The strength of these approaches is that they rely on few assumptions. The weakness is that when there is little data, or only small differences between the number of classes, these approaches are not highly reliable.
Provided there are no technical errors, it should always be the case that the more classes you have, the better the classes will fit the data. At some point, however, adding the number of classes will overfit the data. Information criteria are heuristics that start with a computation of fit (the log-likelihood), and then penalize this based on the number of classes.
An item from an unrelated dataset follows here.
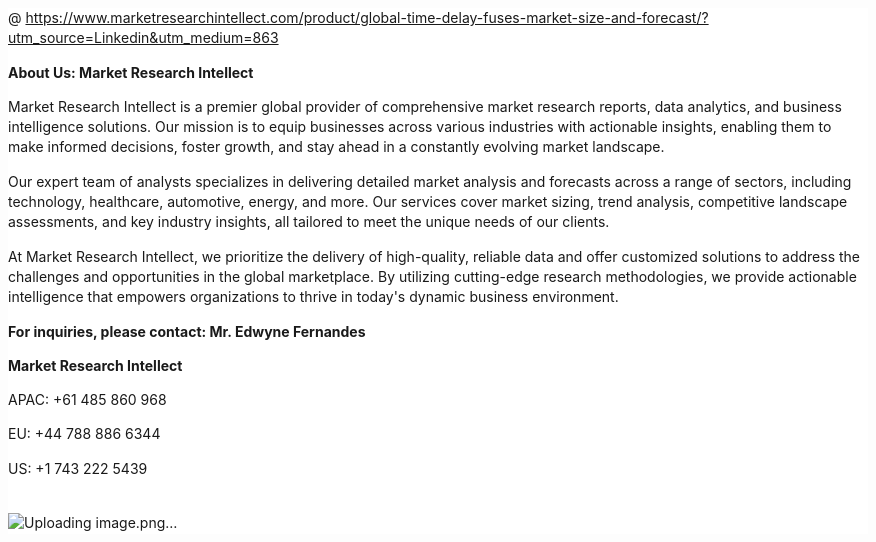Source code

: @</strong>&nbsp;<a href="https://www.marketresearchintellect.com/product/global-time-delay-fuses-market-size-and-forecast/?utm_source=Linkedin&utm_medium=863">https://www.marketresearchintellect.com/product/global-time-delay-fuses-market-size-and-forecast/?utm_source=Linkedin&utm_medium=863</a></span></p><p><strong>About Us: Market Research Intellect</strong></p><p>Market Research Intellect is a premier global provider of comprehensive market research reports, data analytics, and business intelligence solutions. Our mission is to equip businesses across various industries with actionable insights, enabling them to make informed decisions, foster growth, and stay ahead in a constantly evolving market landscape.</p><p>Our expert team of analysts specializes in delivering detailed market analysis and forecasts across a range of sectors, including technology, healthcare, automotive, energy, and more. Our services cover market sizing, trend analysis, competitive landscape assessments, and key industry insights, all tailored to meet the unique needs of our clients.</p><p>At Market Research Intellect, we prioritize the delivery of high-quality, reliable data and offer customized solutions to address the challenges and opportunities in the global marketplace. By utilizing cutting-edge research methodologies, we provide actionable intelligence that empowers organizations to thrive in today's dynamic business environment.</p><p><strong>For inquiries, please contact: Mr. Edwyne Fernandes</strong></p><p><strong>Market Research Intellect</strong></p><p>APAC: +61 485 860 968</p><p>EU: +44 788 886 6344</p><p>US: +1 743 222 5439</p></div><div class="article-main__content" data-test-id="publishing-text-block">&nbsp;</div>
![Uploading image.png…]()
Information criteria commonly applied to the selection of number of classes include the Bayesian information criterion (BIC), deviance information criterion, and the corrected-Akaike’s information criterion (CAIC).
Information criteria are easy to compute, but have, at best, weak theoretical support when applied to latent class analysis.
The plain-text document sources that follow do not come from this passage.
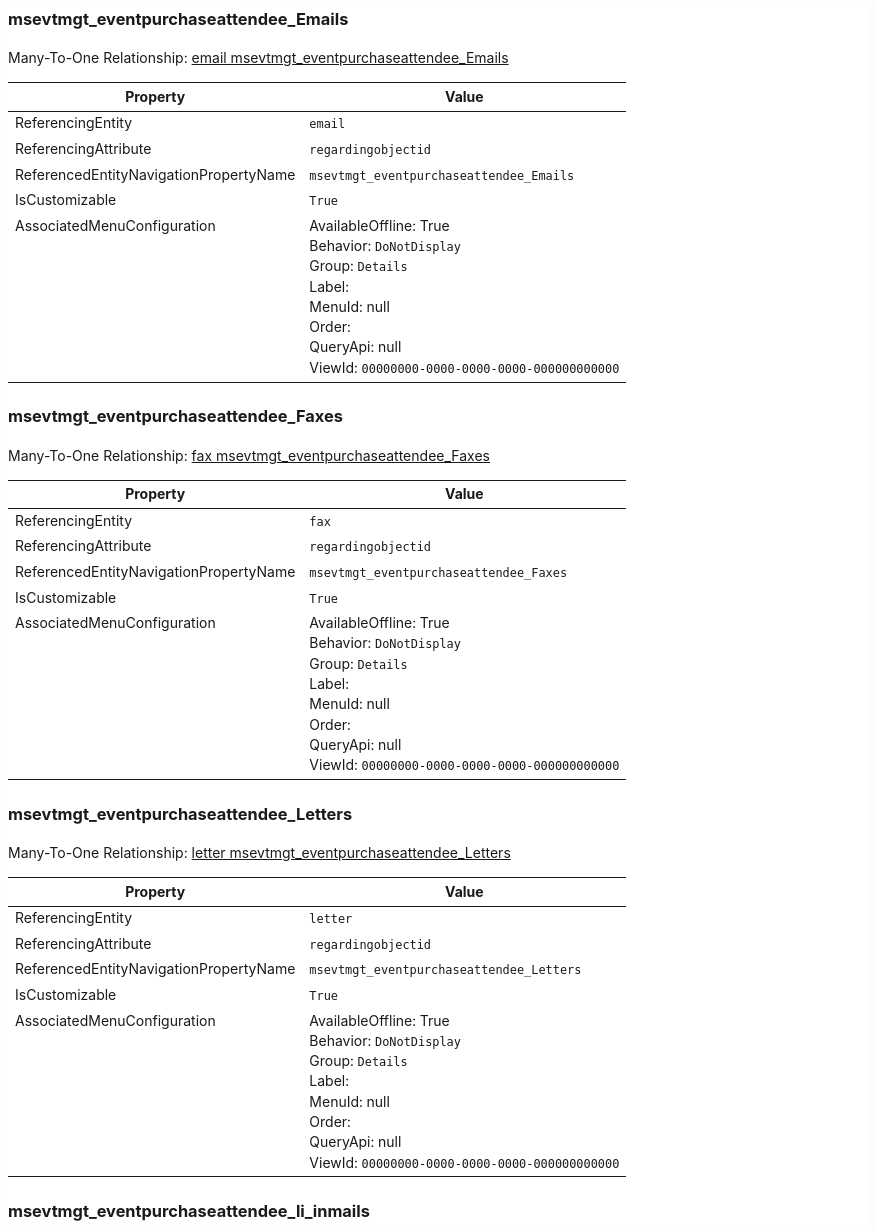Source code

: ### <a name="BKMK_msevtmgt_eventpurchaseattendee_Emails"></a> msevtmgt_eventpurchaseattendee_Emails

Many-To-One Relationship: [email msevtmgt_eventpurchaseattendee_Emails](email.md#BKMK_msevtmgt_eventpurchaseattendee_Emails)

|Property|Value|
|---|---|
|ReferencingEntity|`email`|
|ReferencingAttribute|`regardingobjectid`|
|ReferencedEntityNavigationPropertyName|`msevtmgt_eventpurchaseattendee_Emails`|
|IsCustomizable|`True`|
|AssociatedMenuConfiguration|AvailableOffline: True<br />Behavior: `DoNotDisplay`<br />Group: `Details`<br />Label: <br />MenuId: null<br />Order: <br />QueryApi: null<br />ViewId: `00000000-0000-0000-0000-000000000000`|

### <a name="BKMK_msevtmgt_eventpurchaseattendee_Faxes"></a> msevtmgt_eventpurchaseattendee_Faxes

Many-To-One Relationship: [fax msevtmgt_eventpurchaseattendee_Faxes](fax.md#BKMK_msevtmgt_eventpurchaseattendee_Faxes)

|Property|Value|
|---|---|
|ReferencingEntity|`fax`|
|ReferencingAttribute|`regardingobjectid`|
|ReferencedEntityNavigationPropertyName|`msevtmgt_eventpurchaseattendee_Faxes`|
|IsCustomizable|`True`|
|AssociatedMenuConfiguration|AvailableOffline: True<br />Behavior: `DoNotDisplay`<br />Group: `Details`<br />Label: <br />MenuId: null<br />Order: <br />QueryApi: null<br />ViewId: `00000000-0000-0000-0000-000000000000`|

### <a name="BKMK_msevtmgt_eventpurchaseattendee_Letters"></a> msevtmgt_eventpurchaseattendee_Letters

Many-To-One Relationship: [letter msevtmgt_eventpurchaseattendee_Letters](letter.md#BKMK_msevtmgt_eventpurchaseattendee_Letters)

|Property|Value|
|---|---|
|ReferencingEntity|`letter`|
|ReferencingAttribute|`regardingobjectid`|
|ReferencedEntityNavigationPropertyName|`msevtmgt_eventpurchaseattendee_Letters`|
|IsCustomizable|`True`|
|AssociatedMenuConfiguration|AvailableOffline: True<br />Behavior: `DoNotDisplay`<br />Group: `Details`<br />Label: <br />MenuId: null<br />Order: <br />QueryApi: null<br />ViewId: `00000000-0000-0000-0000-000000000000`|

### <a name="BKMK_msevtmgt_eventpurchaseattendee_li_inmails"></a> msevtmgt_eventpurchaseattendee_li_inmails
Statistical tests, such as likelihood ratio tests, can also be used to compare different number of clusters, where the difference distribution is bootstrapped.
Practical problems with this approach included that it is highly computationally intensive, that software is not widely available, and that the local optima that inevitably occur mean that the bootstrapped likelihood ratio test will inevitably be highly biased.
Extent of association with other data
This approach involves assessing the extent to which each number of classes solution (i.e., the two-class solution, the three-class solution, etc.) are associated with other data. The basic idea is that the stronger the association with other data, the greater the likelihood that the solution is valid, rather than just reflecting noise.
A practical challenge with this approach is that any truly novel and interesting finding is one that does not relate strongly to existing classifications.
An output from latent class analysis is an estimate of the probability that each subject (e.g., person) is in each of the classes. This data can be summarized into a single number, called entropy, which takes a value of 1 when all respondents have a probability of 1 of being in one class, and value of 0 when the probabilities of being assigned to a class are constant for all subjects. (Sometimes this is scaled in reverse, where 0 indicates all respondents have a probability of 1 and 1 indicates constant probabilities.)
The main role of entropy is to rule out the number of classes when the entropy is too low (e.g., less than 0.8). The evidence in favor of selecting the number of classes based on entropy is weak.
Replicability is computed by either randomly sampling with replacement (bootstrap replication) or splitting a sample into two groups. Latent class analysis is conducted in the replication samples. The number of classes which gets the most consistent results (i.e., consistent between the samples) is considered to be the best. This approach can also be viewed as a form of cross-validation.
Two challenges with this approach are that local optima may be more replicable than global optima (i.e., it may be easier to replicate a poor solution than a better solution), and that replicability declines based on the number of classes, all else being equal.
No small classes
The basic idea of this approach is that you choose the highest number of classes, such that none of the classes are small (e.g., less than 5% of the sample). This rule has long been used in practice as a part of the idea of domain-usefulness but has recently been discovered also to have some theoretical justification (Nasserinejad, K., van Rosmalen, J., de Kort, W., Lesaffre, E. (2017) Comparison of criteria for choosing the number of classes in Bayesian finite mixture models. PloS one, 12).
A weakness of this approach is the difficulty of justifying the choice of cutoff value.
Perhaps the most widely used approach is to choose the number of classes that creates the solution that is, to the analyst, most interesting.